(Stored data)

- Opening Delimiter -

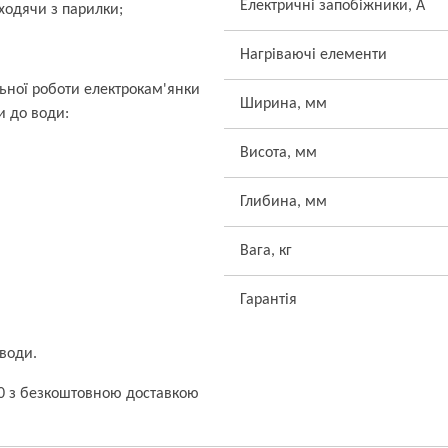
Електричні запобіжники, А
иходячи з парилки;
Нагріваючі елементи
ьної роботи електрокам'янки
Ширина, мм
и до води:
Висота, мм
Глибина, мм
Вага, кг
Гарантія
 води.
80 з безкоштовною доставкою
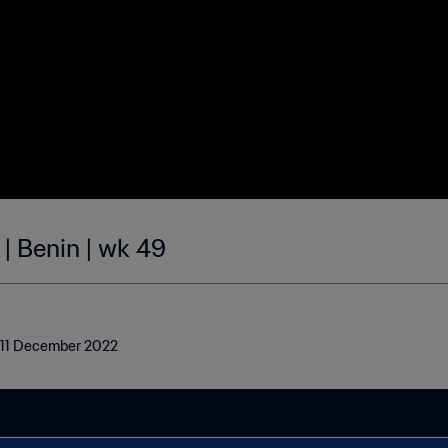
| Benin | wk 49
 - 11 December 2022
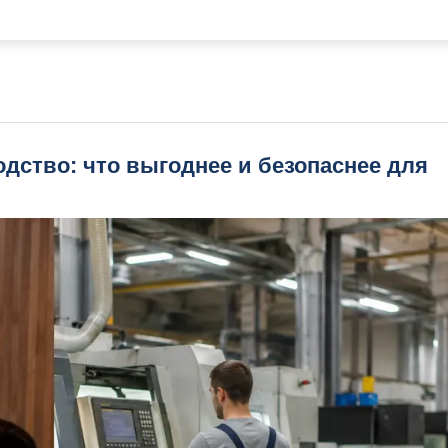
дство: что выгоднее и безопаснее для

- Closing Delimiter -
- Opening Delimiter -

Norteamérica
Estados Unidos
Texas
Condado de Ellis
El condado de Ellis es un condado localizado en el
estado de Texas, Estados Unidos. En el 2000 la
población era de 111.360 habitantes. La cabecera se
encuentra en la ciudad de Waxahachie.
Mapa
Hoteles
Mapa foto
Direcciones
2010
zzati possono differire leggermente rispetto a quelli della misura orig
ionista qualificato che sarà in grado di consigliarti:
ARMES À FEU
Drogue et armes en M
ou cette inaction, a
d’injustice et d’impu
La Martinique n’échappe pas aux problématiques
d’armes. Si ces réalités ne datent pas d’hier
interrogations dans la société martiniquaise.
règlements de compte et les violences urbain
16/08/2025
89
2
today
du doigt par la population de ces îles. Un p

- Closing Delimiter -

Directions: Look above for every line with the word "Unidos" and copy it.

Output of the task:
Estados Unidos
estado de Texas, Estados Unidos. En el 2000 la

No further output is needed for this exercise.